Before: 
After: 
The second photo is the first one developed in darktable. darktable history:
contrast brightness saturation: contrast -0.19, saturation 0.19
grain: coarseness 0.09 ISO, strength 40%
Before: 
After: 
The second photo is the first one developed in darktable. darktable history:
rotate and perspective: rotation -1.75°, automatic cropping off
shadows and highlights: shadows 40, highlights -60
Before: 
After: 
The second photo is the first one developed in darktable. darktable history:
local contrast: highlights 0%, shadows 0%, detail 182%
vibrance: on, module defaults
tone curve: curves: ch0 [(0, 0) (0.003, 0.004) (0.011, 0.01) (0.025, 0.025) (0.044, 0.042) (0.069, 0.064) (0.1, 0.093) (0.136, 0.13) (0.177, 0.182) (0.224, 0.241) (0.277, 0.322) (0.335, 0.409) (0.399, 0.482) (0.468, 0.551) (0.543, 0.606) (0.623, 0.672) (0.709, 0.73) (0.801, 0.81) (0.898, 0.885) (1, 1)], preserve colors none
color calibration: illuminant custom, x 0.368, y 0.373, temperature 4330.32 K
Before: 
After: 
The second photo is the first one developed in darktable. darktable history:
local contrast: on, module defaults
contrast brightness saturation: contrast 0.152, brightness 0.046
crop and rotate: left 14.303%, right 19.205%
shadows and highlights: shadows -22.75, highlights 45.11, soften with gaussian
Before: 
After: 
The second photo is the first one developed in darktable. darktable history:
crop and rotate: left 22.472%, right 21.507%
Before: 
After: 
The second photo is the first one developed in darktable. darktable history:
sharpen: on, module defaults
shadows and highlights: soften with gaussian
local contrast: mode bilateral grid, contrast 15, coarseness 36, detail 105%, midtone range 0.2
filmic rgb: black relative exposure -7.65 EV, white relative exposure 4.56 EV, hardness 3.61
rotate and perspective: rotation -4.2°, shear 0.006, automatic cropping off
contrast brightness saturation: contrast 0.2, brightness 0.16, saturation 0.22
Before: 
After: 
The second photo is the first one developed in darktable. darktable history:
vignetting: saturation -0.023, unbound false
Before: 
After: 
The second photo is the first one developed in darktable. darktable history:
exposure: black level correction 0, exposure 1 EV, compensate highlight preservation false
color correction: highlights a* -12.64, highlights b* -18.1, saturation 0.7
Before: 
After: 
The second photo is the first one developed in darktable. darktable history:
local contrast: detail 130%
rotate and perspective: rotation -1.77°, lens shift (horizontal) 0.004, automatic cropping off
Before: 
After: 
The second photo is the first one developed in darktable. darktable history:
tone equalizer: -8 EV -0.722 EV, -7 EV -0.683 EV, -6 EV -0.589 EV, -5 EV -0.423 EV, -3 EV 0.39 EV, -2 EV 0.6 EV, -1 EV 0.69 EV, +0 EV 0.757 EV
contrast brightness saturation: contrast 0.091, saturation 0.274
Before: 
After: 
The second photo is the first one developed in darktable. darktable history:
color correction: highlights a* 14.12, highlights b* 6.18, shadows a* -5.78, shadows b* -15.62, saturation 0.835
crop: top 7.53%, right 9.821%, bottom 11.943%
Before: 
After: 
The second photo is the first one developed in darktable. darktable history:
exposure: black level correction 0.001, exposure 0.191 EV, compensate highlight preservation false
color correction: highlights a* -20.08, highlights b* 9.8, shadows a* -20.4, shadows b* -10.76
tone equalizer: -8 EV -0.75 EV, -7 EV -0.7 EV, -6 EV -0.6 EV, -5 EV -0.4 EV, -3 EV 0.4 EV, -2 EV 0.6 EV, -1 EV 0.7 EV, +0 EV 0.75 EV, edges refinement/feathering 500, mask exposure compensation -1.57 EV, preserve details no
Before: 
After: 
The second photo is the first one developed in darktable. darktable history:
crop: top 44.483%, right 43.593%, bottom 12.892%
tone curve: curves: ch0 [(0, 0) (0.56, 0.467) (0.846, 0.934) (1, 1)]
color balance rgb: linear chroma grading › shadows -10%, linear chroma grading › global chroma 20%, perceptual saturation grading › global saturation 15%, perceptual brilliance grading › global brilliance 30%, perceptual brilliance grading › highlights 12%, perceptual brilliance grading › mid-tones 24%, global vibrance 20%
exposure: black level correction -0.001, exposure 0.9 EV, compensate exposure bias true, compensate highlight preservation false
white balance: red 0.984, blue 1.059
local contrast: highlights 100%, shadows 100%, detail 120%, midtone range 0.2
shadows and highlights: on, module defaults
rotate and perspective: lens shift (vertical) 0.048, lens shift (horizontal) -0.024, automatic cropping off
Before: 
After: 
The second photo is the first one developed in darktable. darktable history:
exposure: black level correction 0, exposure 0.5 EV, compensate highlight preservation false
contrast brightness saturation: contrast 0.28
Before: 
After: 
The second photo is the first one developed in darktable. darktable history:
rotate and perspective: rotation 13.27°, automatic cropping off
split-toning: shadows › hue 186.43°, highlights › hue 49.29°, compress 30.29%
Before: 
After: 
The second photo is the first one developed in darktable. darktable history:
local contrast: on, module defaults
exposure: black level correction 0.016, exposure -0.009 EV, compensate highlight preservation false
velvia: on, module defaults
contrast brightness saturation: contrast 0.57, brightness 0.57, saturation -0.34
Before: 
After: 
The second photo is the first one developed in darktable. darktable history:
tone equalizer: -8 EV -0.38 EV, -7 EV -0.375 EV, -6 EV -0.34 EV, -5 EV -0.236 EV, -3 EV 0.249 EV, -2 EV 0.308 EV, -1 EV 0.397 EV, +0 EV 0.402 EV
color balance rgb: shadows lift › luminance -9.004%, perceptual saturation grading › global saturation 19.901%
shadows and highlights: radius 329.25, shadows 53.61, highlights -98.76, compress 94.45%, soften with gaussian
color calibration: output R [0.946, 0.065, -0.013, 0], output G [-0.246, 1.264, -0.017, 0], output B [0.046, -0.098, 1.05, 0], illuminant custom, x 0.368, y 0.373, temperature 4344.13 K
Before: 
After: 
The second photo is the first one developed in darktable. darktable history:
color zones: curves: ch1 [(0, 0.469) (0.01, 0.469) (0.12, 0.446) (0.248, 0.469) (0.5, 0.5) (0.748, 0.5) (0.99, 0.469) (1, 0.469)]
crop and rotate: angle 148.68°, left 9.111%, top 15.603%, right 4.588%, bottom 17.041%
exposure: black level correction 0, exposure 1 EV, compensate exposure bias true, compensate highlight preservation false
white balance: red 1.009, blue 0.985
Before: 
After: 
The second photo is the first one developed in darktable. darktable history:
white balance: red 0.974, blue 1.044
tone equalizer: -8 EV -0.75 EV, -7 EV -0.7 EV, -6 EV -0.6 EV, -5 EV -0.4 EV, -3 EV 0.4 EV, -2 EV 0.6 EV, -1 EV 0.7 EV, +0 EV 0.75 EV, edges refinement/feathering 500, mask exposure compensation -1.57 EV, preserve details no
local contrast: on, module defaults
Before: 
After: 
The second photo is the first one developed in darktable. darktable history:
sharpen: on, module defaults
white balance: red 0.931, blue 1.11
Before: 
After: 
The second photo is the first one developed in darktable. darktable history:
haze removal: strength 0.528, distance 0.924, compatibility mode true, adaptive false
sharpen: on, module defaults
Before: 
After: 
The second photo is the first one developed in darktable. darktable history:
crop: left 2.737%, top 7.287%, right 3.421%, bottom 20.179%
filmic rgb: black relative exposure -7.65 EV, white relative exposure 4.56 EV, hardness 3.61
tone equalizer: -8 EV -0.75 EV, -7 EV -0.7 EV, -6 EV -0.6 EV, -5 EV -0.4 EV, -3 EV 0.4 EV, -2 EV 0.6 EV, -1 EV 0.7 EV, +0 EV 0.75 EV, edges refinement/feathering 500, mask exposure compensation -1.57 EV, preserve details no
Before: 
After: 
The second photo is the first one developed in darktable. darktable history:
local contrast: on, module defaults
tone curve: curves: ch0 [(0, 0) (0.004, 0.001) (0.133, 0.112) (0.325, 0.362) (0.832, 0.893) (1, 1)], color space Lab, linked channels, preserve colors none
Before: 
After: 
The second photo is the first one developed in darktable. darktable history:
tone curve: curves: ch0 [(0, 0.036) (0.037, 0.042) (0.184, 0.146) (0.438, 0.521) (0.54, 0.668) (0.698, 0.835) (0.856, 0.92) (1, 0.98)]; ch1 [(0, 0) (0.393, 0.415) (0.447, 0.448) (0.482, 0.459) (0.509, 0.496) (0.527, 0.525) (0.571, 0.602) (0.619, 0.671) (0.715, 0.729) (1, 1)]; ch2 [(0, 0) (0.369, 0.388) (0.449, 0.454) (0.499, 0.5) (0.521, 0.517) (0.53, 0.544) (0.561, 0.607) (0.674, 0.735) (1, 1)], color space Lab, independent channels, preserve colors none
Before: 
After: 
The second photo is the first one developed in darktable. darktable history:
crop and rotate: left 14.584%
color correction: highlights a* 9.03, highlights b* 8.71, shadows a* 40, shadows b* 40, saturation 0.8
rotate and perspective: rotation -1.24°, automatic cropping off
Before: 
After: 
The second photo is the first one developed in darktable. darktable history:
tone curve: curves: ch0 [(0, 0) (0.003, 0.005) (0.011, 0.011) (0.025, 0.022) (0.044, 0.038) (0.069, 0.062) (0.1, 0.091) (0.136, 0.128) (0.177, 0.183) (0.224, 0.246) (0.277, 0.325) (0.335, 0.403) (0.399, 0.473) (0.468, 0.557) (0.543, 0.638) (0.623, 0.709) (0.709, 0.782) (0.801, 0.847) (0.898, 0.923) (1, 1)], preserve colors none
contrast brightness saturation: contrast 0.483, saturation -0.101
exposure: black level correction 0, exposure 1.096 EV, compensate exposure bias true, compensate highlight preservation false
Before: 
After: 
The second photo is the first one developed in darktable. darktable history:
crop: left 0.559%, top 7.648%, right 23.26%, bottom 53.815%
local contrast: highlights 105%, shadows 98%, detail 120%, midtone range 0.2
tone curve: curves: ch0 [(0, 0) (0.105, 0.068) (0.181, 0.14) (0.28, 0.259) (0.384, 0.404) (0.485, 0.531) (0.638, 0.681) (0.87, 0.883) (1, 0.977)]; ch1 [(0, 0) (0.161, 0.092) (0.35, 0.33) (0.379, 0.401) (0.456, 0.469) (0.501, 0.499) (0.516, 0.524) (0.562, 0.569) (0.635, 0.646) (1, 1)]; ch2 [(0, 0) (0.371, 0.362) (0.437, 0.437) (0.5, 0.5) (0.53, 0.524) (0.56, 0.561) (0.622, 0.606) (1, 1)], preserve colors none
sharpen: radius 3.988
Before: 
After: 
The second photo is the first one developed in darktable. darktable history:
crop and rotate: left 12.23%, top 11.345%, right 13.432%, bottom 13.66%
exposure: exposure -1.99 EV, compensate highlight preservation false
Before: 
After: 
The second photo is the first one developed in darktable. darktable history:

Aim: Please copy word for word the stretch from the start of the items through the line containing "contrast brightness saturation: contrast 0.2, brightness".

Full output:
Before: 
After: 
The second photo is the first one developed in darktable. darktable history:
contrast brightness saturation: contrast -0.19, saturation 0.19
grain: coarseness 0.09 ISO, strength 40%
Before: 
After: 
The second photo is the first one developed in darktable. darktable history:
rotate and perspective: rotation -1.75°, automatic cropping off
shadows and highlights: shadows 40, highlights -60
Before: 
After: 
The second photo is the first one developed in darktable. darktable history:
local contrast: highlights 0%, shadows 0%, detail 182%
vibrance: on, module defaults
tone curve: curves: ch0 [(0, 0) (0.003, 0.004) (0.011, 0.01) (0.025, 0.025) (0.044, 0.042) (0.069, 0.064) (0.1, 0.093) (0.136, 0.13) (0.177, 0.182) (0.224, 0.241) (0.277, 0.322) (0.335, 0.409) (0.399, 0.482) (0.468, 0.551) (0.543, 0.606) (0.623, 0.672) (0.709, 0.73) (0.801, 0.81) (0.898, 0.885) (1, 1)], preserve colors none
color calibration: illuminant custom, x 0.368, y 0.373, temperature 4330.32 K
Before: 
After: 
The second photo is the first one developed in darktable. darktable history:
local contrast: on, module defaults
contrast brightness saturation: contrast 0.152, brightness 0.046
crop and rotate: left 14.303%, right 19.205%
shadows and highlights: shadows -22.75, highlights 45.11, soften with gaussian
Before: 
After: 
The second photo is the first one developed in darktable. darktable history:
crop and rotate: left 22.472%, right 21.507%
Before: 
After: 
The second photo is the first one developed in darktable. darktable history:
sharpen: on, module defaults
shadows and highlights: soften with gaussian
local contrast: mode bilateral grid, contrast 15, coarseness 36, detail 105%, midtone range 0.2
filmic rgb: black relative exposure -7.65 EV, white relative exposure 4.56 EV, hardness 3.61
rotate and perspective: rotation -4.2°, shear 0.006, automatic cropping off
contrast brightness saturation: contrast 0.2, brightness 0.16, saturation 0.22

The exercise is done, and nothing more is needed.